Wondering what your line preference for walleye through the ice?


----------



## icebucketjohn (Dec 22, 2005)

Braid


----------



## Carpn (Apr 5, 2004)

8# braid with a flouro leader . I like attaching the leader with a micro swivel . The I use a small duo lock snap to attach the lure . 

I like having the micro swivel as a reference to let me know when a fish is near the hole .


----------



## Straley (Jul 14, 2012)

I second braid soild hookset and even used while perch fishing in conneaut when there was a such thing as a perch


----------



## jcrevard (Feb 14, 2018)

Another braid vote lighter weight hooks and mono is a pain because it never goes straight, it always has a twirl and you lose a lotta sensitivity. Braid is straight down to the hook and you feel everything

Sent from my SM-G975U using Tapatalk


----------



## walleyeRod (Jan 24, 2011)

8#mono on lake Erie i like a little stretch with those 10lb hogs!Braid is more sensitive yes, but freezes up to easy outside the shanty!


----------



## HookSet Harvey (Aug 12, 2010)

Straley said:


> I second braid soild hookset and even used while perch fishing in conneaut when there was a such thing as a perch


Huh...what....did someone say hookset?


----------



## RStock521 (Jul 17, 2008)

Carpn said:


> 8# braid with a flouro leader . I like attaching the leader with a micro swivel . The I use a small duo lock snap to attach the lure .
> 
> I like having the micro swivel as a reference to let me know when a fish is near the hole .


 This is pretty much my setup for everything I fish for, besides panfish.


----------



## ErieRider (Mar 23, 2010)

8 pound braid, Albright knot then flouro leader. Using a micro swivel sometimes is a pain. I used to just use micro swivel but the braid/flouro/no swivel set up allows you to just reel. Also it lets you just drop the line without having to be concerned with the swivel hanging up on the eyes in the event that you happen to reel the swivel past the eyes. 

Sent from my SM-G950U using Tapatalk


----------



## Straley (Jul 14, 2012)

Braid and blue and silver Swedish pimple my wife and me 12 walleyes 86 pounds it was on like donkey Kong


----------



## swone (Jan 24, 2007)

Carpn said:


> 8# braid with a flouro leader . I like attaching the leader with a micro swivel . The I use a small duo lock snap to attach the lure .
> 
> I like having the micro swivel as a reference to let me know when a fish is near the hole .

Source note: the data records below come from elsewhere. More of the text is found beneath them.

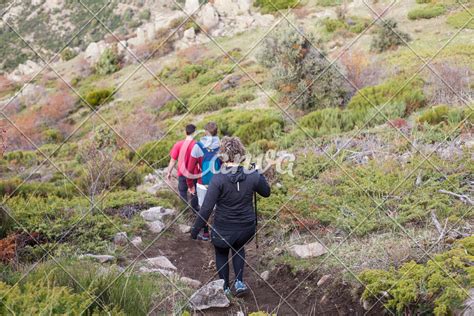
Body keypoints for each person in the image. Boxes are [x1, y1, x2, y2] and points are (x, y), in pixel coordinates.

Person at [191, 136, 271, 296]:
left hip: (223, 229)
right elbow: (266, 192)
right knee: (238, 246)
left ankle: (226, 288)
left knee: (221, 251)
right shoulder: (252, 175)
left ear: (222, 155)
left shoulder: (218, 178)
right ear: (240, 153)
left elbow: (206, 208)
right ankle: (239, 283)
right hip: (246, 228)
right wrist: (259, 174)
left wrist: (195, 230)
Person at [186, 121, 221, 240]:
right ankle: (216, 234)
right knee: (218, 208)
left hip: (202, 183)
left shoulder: (198, 146)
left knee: (204, 209)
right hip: (219, 183)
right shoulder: (222, 146)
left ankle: (205, 233)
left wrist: (190, 185)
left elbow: (190, 169)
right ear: (216, 132)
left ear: (205, 132)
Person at [166, 124, 199, 214]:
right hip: (194, 174)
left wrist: (169, 172)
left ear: (185, 132)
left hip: (182, 173)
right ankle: (195, 212)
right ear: (194, 133)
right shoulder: (197, 145)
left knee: (183, 192)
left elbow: (173, 161)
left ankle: (185, 213)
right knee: (194, 192)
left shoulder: (178, 145)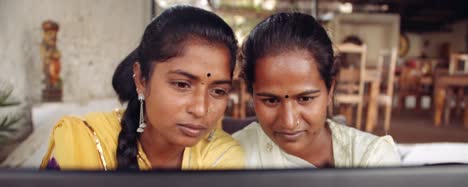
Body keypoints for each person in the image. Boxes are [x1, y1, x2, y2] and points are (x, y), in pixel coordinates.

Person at [41, 5, 244, 170]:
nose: (200, 109)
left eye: (218, 91)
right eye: (182, 84)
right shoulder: (82, 142)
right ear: (141, 79)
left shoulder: (223, 157)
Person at [233, 12, 400, 168]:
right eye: (271, 100)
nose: (289, 122)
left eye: (305, 99)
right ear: (252, 95)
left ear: (330, 90)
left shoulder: (370, 158)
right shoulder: (232, 157)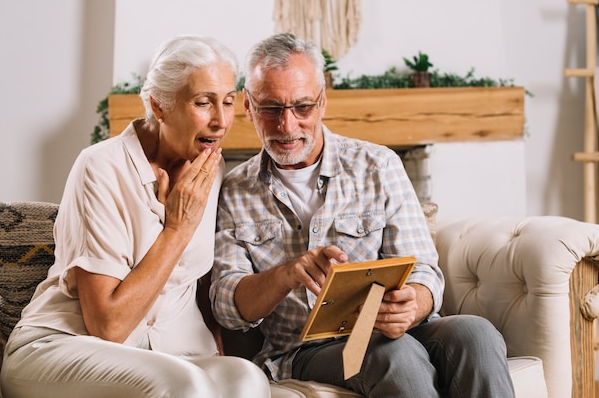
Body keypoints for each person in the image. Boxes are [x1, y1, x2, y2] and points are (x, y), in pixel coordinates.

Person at [210, 32, 515, 398]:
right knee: (395, 355)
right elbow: (227, 306)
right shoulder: (234, 189)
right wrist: (286, 275)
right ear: (248, 105)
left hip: (395, 330)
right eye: (271, 109)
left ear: (323, 102)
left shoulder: (378, 165)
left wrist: (415, 303)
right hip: (306, 349)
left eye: (303, 108)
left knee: (477, 334)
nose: (287, 127)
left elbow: (423, 269)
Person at [0, 35, 270, 398]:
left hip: (170, 354)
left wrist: (215, 352)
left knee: (245, 379)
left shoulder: (210, 166)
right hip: (65, 346)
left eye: (227, 102)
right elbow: (108, 326)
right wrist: (176, 228)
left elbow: (197, 284)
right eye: (203, 103)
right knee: (182, 384)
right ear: (159, 106)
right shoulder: (100, 166)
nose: (221, 121)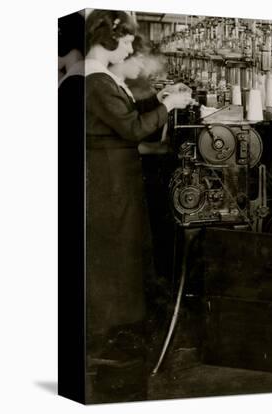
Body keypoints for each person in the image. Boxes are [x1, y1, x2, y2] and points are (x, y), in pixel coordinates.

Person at [84, 10, 192, 400]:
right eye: (127, 40)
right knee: (116, 254)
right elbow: (130, 129)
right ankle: (109, 342)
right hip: (109, 179)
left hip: (117, 174)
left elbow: (127, 119)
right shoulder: (94, 81)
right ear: (108, 38)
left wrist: (160, 100)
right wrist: (171, 105)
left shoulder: (103, 79)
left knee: (123, 252)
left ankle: (116, 336)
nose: (130, 47)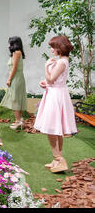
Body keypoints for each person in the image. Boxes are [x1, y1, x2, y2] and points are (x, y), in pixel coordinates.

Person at [34, 36, 77, 173]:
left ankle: (59, 159)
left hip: (55, 97)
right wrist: (45, 83)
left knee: (51, 129)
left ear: (60, 47)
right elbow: (53, 81)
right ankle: (57, 159)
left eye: (53, 47)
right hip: (57, 94)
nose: (51, 49)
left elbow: (51, 79)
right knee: (56, 129)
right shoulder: (63, 61)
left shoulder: (61, 62)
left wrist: (46, 67)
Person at [0, 36, 27, 130]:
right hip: (18, 78)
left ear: (14, 44)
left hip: (16, 78)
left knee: (15, 99)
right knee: (16, 99)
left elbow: (14, 68)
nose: (8, 45)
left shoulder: (16, 53)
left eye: (10, 43)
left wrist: (9, 79)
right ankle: (19, 121)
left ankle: (18, 121)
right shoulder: (17, 53)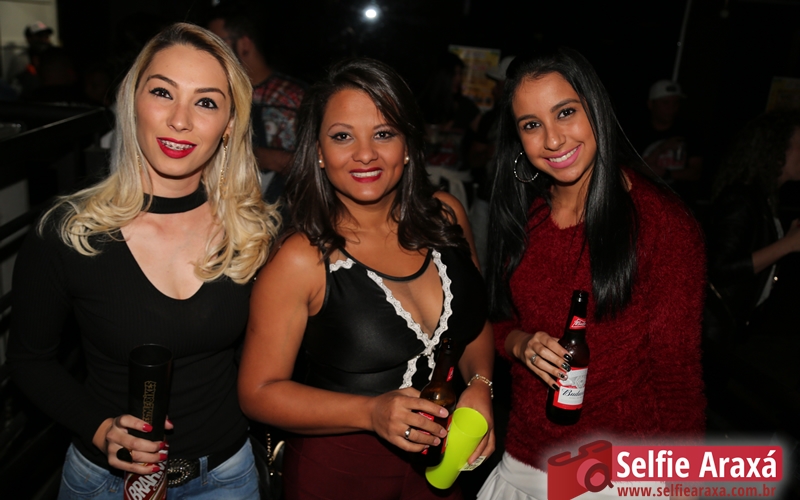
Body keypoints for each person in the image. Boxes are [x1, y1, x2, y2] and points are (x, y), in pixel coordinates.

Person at [8, 23, 280, 499]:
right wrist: (99, 428)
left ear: (230, 124)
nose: (180, 120)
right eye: (162, 92)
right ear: (132, 103)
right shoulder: (69, 232)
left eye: (206, 102)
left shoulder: (254, 233)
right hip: (107, 483)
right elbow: (30, 361)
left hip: (226, 478)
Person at [238, 57, 495, 499]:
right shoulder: (301, 258)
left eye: (383, 133)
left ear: (408, 144)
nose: (365, 154)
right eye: (342, 136)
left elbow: (473, 324)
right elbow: (258, 393)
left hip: (443, 469)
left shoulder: (446, 215)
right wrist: (370, 412)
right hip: (340, 474)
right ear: (319, 151)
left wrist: (481, 385)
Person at [477, 49, 706, 499]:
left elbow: (677, 374)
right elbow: (499, 322)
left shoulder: (663, 225)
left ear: (595, 108)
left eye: (566, 112)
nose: (553, 139)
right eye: (531, 124)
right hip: (521, 461)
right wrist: (520, 343)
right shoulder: (523, 217)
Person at [705, 109, 800, 337]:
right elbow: (717, 269)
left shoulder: (764, 197)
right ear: (775, 149)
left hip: (729, 327)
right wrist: (787, 245)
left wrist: (788, 239)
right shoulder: (741, 198)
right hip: (710, 328)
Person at [207, 5, 305, 204]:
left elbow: (319, 160)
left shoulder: (295, 96)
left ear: (244, 43)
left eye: (219, 43)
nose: (211, 53)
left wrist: (264, 156)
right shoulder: (217, 94)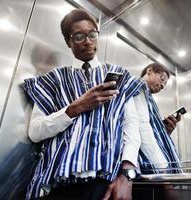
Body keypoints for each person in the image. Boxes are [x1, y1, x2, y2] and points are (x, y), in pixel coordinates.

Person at [23, 9, 144, 200]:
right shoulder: (54, 80)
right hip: (55, 183)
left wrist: (126, 175)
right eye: (79, 36)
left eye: (92, 34)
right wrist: (75, 108)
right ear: (68, 41)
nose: (88, 41)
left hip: (103, 183)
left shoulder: (119, 75)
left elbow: (131, 126)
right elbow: (35, 132)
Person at [135, 63, 182, 174]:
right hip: (151, 164)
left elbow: (152, 133)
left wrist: (165, 131)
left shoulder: (150, 101)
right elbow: (143, 129)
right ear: (149, 70)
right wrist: (161, 165)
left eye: (164, 85)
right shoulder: (137, 87)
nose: (162, 86)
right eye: (162, 79)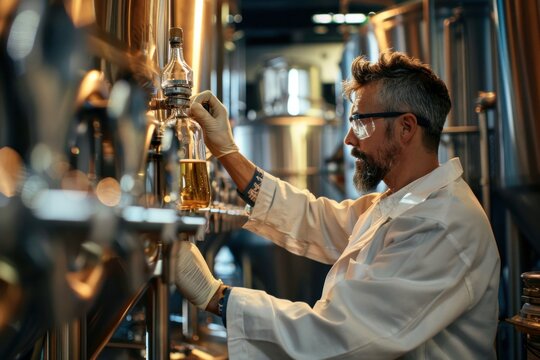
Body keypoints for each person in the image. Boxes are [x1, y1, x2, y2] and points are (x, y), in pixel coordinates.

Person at [175, 50, 500, 359]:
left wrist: (216, 297)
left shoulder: (442, 224)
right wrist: (228, 152)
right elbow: (314, 219)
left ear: (406, 127)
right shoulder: (400, 204)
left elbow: (342, 335)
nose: (348, 139)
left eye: (360, 122)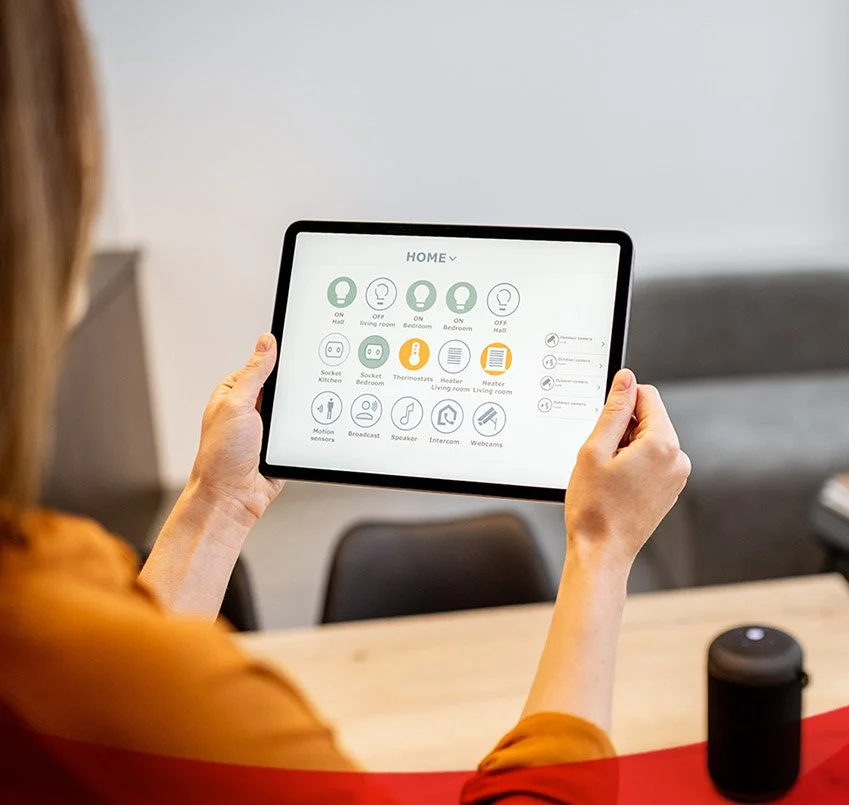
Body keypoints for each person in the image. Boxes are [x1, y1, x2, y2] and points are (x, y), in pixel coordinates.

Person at [0, 2, 690, 802]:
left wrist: (219, 500)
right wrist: (602, 548)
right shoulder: (84, 664)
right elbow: (119, 696)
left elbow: (112, 687)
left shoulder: (67, 643)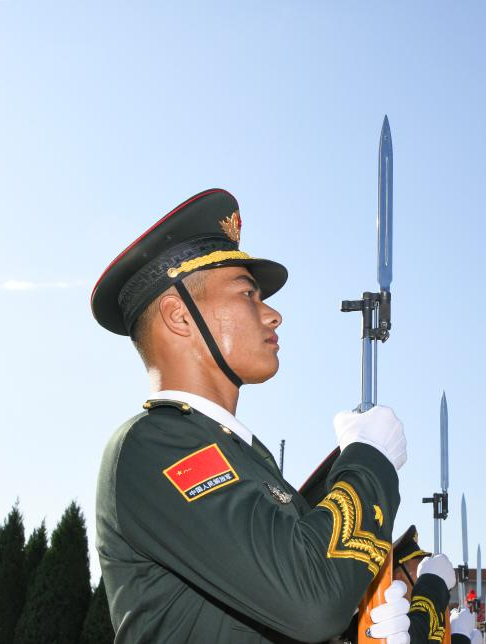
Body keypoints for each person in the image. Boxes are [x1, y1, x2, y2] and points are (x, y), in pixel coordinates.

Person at [92, 189, 454, 643]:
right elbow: (311, 600)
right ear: (180, 316)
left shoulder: (240, 457)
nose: (273, 315)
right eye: (247, 293)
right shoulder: (155, 444)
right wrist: (369, 461)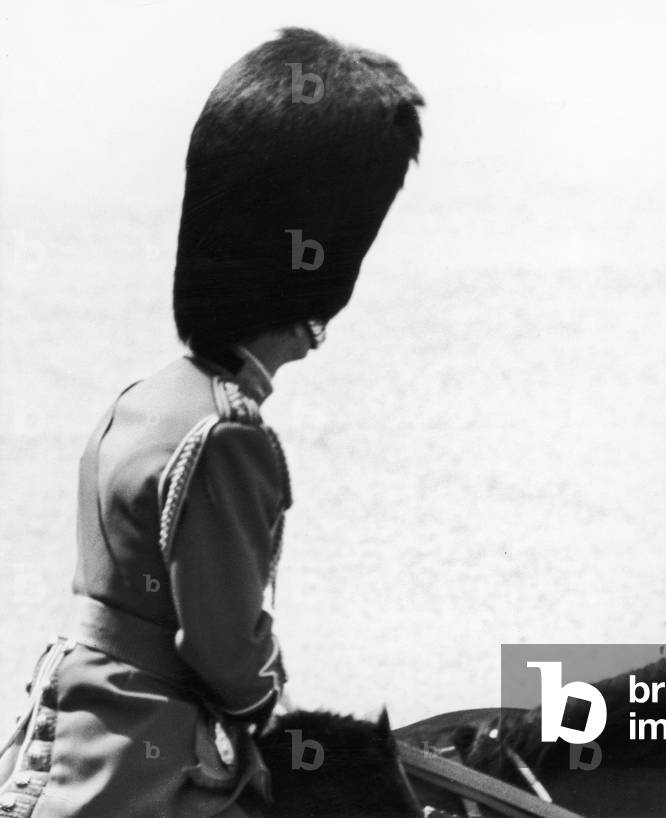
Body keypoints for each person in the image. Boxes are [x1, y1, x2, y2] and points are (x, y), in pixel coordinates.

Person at [0, 28, 423, 816]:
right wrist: (284, 714)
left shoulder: (146, 396)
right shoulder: (230, 437)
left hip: (73, 720)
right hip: (152, 750)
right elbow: (222, 650)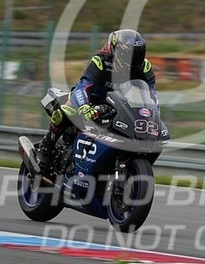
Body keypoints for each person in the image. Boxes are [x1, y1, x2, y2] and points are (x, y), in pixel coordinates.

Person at [37, 29, 157, 174]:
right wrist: (84, 107)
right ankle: (46, 148)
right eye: (128, 55)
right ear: (116, 50)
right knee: (67, 111)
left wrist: (152, 114)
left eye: (137, 55)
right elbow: (83, 86)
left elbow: (151, 95)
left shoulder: (145, 68)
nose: (133, 60)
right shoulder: (100, 61)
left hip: (119, 105)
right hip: (91, 100)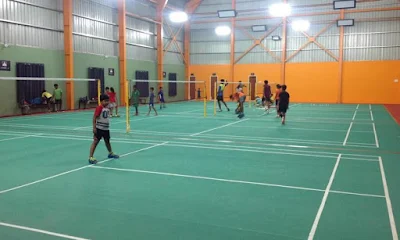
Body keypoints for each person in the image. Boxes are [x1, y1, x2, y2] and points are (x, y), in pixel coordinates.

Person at [88, 94, 119, 164]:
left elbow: (115, 105)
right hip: (99, 128)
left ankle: (110, 153)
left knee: (107, 141)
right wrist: (94, 127)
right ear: (101, 101)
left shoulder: (107, 107)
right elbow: (94, 117)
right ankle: (90, 157)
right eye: (105, 101)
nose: (107, 102)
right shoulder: (99, 108)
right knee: (95, 142)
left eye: (108, 101)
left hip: (106, 129)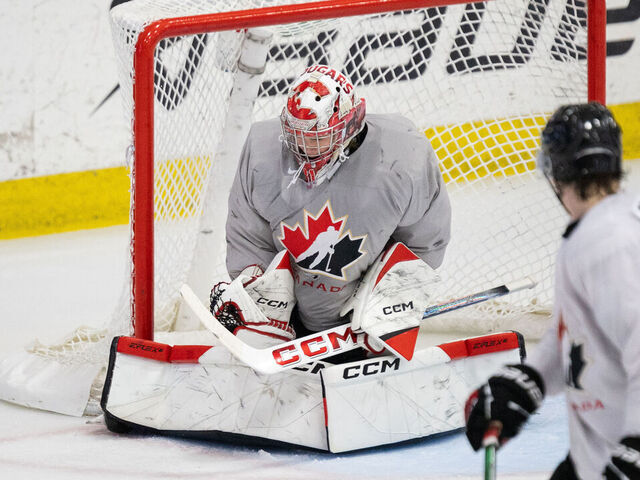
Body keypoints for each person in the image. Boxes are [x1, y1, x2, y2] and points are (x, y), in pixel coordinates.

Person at [211, 64, 451, 350]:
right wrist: (257, 297)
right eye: (297, 136)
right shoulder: (262, 152)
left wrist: (390, 303)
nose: (304, 149)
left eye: (317, 138)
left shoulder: (403, 157)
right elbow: (248, 235)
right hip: (287, 325)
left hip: (357, 325)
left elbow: (425, 240)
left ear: (349, 126)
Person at [464, 102, 640, 479]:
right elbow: (582, 341)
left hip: (620, 455)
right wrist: (529, 381)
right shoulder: (595, 231)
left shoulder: (608, 243)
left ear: (557, 169)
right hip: (597, 453)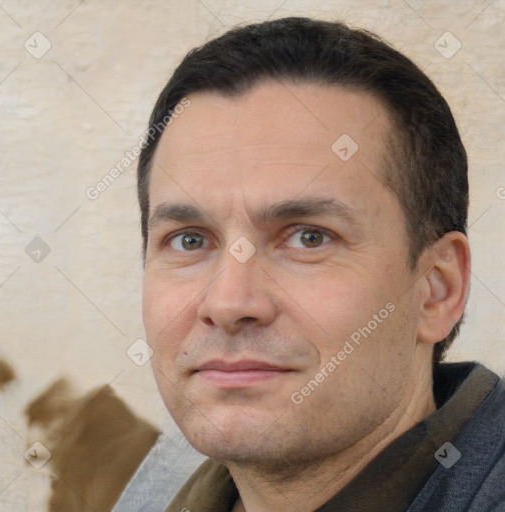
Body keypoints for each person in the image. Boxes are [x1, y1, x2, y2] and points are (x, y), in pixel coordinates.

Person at [115, 17, 505, 512]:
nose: (229, 302)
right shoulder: (151, 490)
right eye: (190, 240)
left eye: (308, 237)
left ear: (436, 288)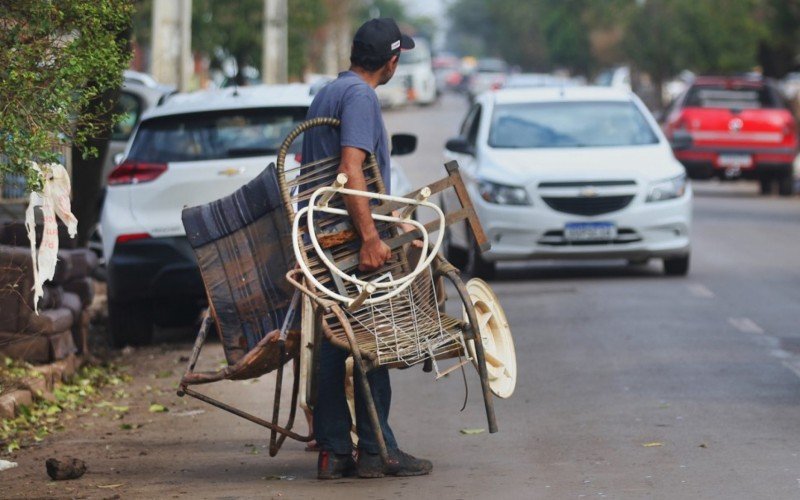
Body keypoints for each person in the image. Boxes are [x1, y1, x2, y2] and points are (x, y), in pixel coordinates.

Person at [301, 18, 433, 480]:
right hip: (346, 241)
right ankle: (379, 451)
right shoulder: (360, 97)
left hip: (322, 236)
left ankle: (335, 451)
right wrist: (372, 239)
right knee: (373, 337)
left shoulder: (328, 90)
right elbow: (350, 170)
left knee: (337, 340)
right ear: (391, 61)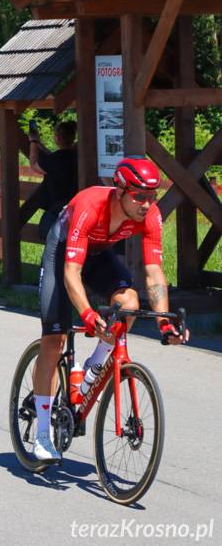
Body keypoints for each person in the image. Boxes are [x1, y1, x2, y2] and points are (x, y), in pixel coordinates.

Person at [32, 157, 189, 463]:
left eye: (152, 196)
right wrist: (88, 315)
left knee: (129, 303)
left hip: (99, 254)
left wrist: (164, 322)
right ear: (120, 191)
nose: (147, 204)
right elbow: (71, 273)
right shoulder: (91, 205)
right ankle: (41, 433)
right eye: (139, 196)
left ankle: (96, 363)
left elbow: (154, 272)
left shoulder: (150, 215)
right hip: (63, 253)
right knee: (54, 340)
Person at [28, 120, 78, 240]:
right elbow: (54, 156)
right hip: (77, 208)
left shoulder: (54, 160)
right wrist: (40, 144)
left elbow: (34, 164)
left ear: (58, 138)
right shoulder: (79, 156)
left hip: (57, 211)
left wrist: (33, 141)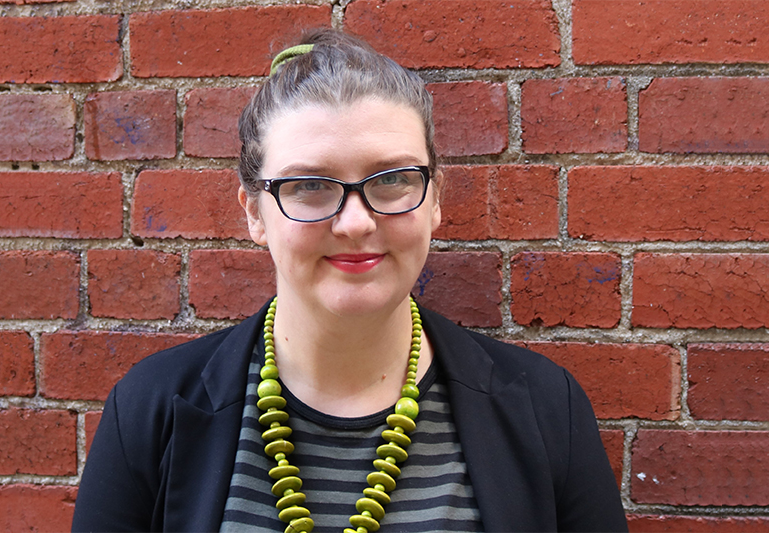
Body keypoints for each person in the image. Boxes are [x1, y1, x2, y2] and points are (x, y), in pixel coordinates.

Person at [72, 29, 627, 533]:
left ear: (435, 199)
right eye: (309, 186)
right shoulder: (150, 411)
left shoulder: (547, 409)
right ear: (253, 213)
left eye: (392, 180)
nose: (357, 222)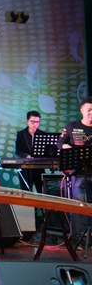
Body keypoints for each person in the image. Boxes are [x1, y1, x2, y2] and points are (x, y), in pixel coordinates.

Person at [57, 96, 92, 250]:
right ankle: (78, 239)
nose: (91, 113)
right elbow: (60, 143)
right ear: (82, 110)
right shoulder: (72, 126)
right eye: (89, 110)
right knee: (78, 206)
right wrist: (67, 148)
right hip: (78, 174)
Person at [14, 110, 47, 192]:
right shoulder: (20, 134)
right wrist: (27, 156)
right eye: (32, 122)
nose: (35, 124)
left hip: (39, 168)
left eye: (37, 122)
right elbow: (17, 151)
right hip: (25, 168)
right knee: (25, 192)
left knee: (42, 191)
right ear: (27, 121)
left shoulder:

I use the exact same setup.


----------



## chumthrower (Mar 15, 2006)

TClark said:


> Wondering what your line preference for walleye through the ice?


I don't know about panfishng and inland lakes. I only ice fish Erie. What works for us is braid to the smallest barrel swivel you can find, then 18" of 15-17 lb. Berkely Vanish. You won't lose any fish. Good luck.


----------



## kit carson (Jan 24, 2016)

8 lb braid tied straight to a snap swivel have never had any issues, panfish 3lb p-line florocarbin

Sent from my SAMSUNG-SM-G890A using Tapatalk


----------



## KPI (Jun 4, 2011)

I don’t stress I just fish I do pretty well not sure what pound mono I use a cross lock and vibe fish love em 


Sent from my iPhone using Tapatalk


----------



## ErieRider (Mar 23, 2010)

Straley said:


> Braid and blue and silver Swedish pimple my wife and me 12 walleyes 86 pounds it was on like donkey Kong


We need some ice so you can get a new picture........

Sent from my SM-G950U using Tapatalk


----------



## Straley (Jul 14, 2012)

I know right about the picture I’m proud of it that we did so good me and my wife isn’t very often you jig up some gators on Erie ice I wish Erie would cooperate like the big lakes up north I promise I won’t post them pictures anymore lol


----------



## ErieRider (Mar 23, 2010)

Straley said:


> I know right about the picture I’m proud of it that we did so good me and my wife isn’t very often you jig up some gators on Erie ice I wish Erie would cooperate like the big lakes up north I promise I won’t post them pictures anymore lol


No worries! Great fish...... kills me too looking at old pictures! One day we will be there!

Sent from my SM-G950U using Tapatalk


----------



## Carpn (Apr 5, 2004)

I just keep telling myself ...Maybe this year we will get a prolonged Erie ice window again. 
Erie spoils you . But you gotta be willing to head north to scratch the walleye ice big most years .

One thing i will add about line preference ,when using braid a longer , lighter action rod is better to absorb those head shakes and give you some cushion . 

I still keep at least one rod rigged with mono or flourocarbon for hole hopping outside the shack when it's cold . The braid tends to freeze up when start getting into the mid 20s or so .


----------